**Source text:**
- - - - -
# Aib think they are sorted!



## moneymakeover (5 Dec 2017)

https://m.independent.ie/business/p...s-to-tracker-mortgage-provision-36380226.html

What about 

old conditions 2006
Manufactured rates eg 3.67%
If they are sorted them why central bank open enforcement proceedings?


----------



## Maggiec (6 Dec 2017)

AIB are being increasingly quiet around the outstanding Tracker issues. Has anybody who is caught up in the pre March 2006 "ambiguous" contracts scandal heard anything from AIB? Surely the Central Bank must be challenging AIB on the pervasive "dual meaning" in these contracts? The customer's interpretation of the word "variable" in these contracts must prevail.


----------



## Ninibopp (7 Dec 2017)

It's so frustrating!!!! I'm seeing no coverage at all in the media about AIB's redress to customers. We are in the other cohort of customers who never had a tracker but had a fixed loan with the option of tracker. Any time I contact aib all they say is yes we are in the review but it doesn't mean we are in scope!!


----------



## TMH2017 (7 Dec 2017)

interesting as that is same boat that a number of BOI staff are in (never on tracker but were fixed with promise to roll to tracker) and continue to be told we are not impacted (as yet) , hopefully the CB recognise this point and that we get same redress/compensation as others


----------



## moneymakeover (7 Dec 2017)
- - - - -
**Task directions:**
Transcribe the tracker mortgage thread word for word, from "AIB are being" down to "are in scope!!". The items after the tracker mortgage thread are unrelated to it.
- - - - -
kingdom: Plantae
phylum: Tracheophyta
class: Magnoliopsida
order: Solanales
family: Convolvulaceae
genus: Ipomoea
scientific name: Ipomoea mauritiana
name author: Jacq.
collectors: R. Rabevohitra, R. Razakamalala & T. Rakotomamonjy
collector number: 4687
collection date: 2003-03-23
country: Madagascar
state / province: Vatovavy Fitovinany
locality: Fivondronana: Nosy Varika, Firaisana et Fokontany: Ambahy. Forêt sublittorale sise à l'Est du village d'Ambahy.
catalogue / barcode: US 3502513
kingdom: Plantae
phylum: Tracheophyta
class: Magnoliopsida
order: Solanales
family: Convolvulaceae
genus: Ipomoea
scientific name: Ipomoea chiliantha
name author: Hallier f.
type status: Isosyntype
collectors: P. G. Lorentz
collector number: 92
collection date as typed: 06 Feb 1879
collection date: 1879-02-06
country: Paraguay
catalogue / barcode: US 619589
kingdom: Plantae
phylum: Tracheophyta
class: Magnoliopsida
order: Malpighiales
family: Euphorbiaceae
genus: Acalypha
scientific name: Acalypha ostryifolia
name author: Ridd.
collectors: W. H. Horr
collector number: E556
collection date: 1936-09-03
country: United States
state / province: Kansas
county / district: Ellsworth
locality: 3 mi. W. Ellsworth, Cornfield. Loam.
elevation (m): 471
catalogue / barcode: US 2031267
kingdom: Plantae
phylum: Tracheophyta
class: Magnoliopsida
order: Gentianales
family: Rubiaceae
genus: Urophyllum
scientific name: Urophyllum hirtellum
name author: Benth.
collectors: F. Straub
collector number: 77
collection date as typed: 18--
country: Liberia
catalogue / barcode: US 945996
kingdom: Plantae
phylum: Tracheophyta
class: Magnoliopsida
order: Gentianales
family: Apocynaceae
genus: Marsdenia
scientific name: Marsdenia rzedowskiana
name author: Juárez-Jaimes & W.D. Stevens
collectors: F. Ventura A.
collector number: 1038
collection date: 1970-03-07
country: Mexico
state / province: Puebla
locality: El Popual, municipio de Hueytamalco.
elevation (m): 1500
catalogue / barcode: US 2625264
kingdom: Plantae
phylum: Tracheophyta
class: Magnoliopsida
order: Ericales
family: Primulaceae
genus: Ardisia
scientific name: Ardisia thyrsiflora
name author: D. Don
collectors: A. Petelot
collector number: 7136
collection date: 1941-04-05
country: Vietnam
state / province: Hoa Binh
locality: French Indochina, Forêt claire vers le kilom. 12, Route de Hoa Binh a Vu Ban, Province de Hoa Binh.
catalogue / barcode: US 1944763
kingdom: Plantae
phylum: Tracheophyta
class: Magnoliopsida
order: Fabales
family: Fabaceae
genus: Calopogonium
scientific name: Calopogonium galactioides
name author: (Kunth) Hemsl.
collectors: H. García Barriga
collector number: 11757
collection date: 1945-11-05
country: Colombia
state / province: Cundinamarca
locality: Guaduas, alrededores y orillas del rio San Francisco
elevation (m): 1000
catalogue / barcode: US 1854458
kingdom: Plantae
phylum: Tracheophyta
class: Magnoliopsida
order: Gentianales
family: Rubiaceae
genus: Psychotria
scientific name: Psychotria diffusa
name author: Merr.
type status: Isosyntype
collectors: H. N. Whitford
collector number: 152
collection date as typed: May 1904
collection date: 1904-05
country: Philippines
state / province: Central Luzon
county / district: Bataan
- - - - -
**Answer to this task:**
AIB are being increasingly quiet around the outstanding Tracker issues. Has anybody who is caught up in the pre March 2006 "ambiguous" contracts scandal heard anything from AIB? Surely the Central Bank must be challenging AIB on the pervasive "dual meaning" in these contracts? The customer's interpretation of the word "variable" in these contracts must prevail.


----------



## Ninibopp (7 Dec 2017)

It's so frustrating!!!! I'm seeing no coverage at all in the media about AIB's redress to customers. We are in the other cohort of customers who never had a tracker but had a fixed loan with the option of tracker. Any time I contact aib all they say is yes we are in the review but it doesn't mean we are in scope!!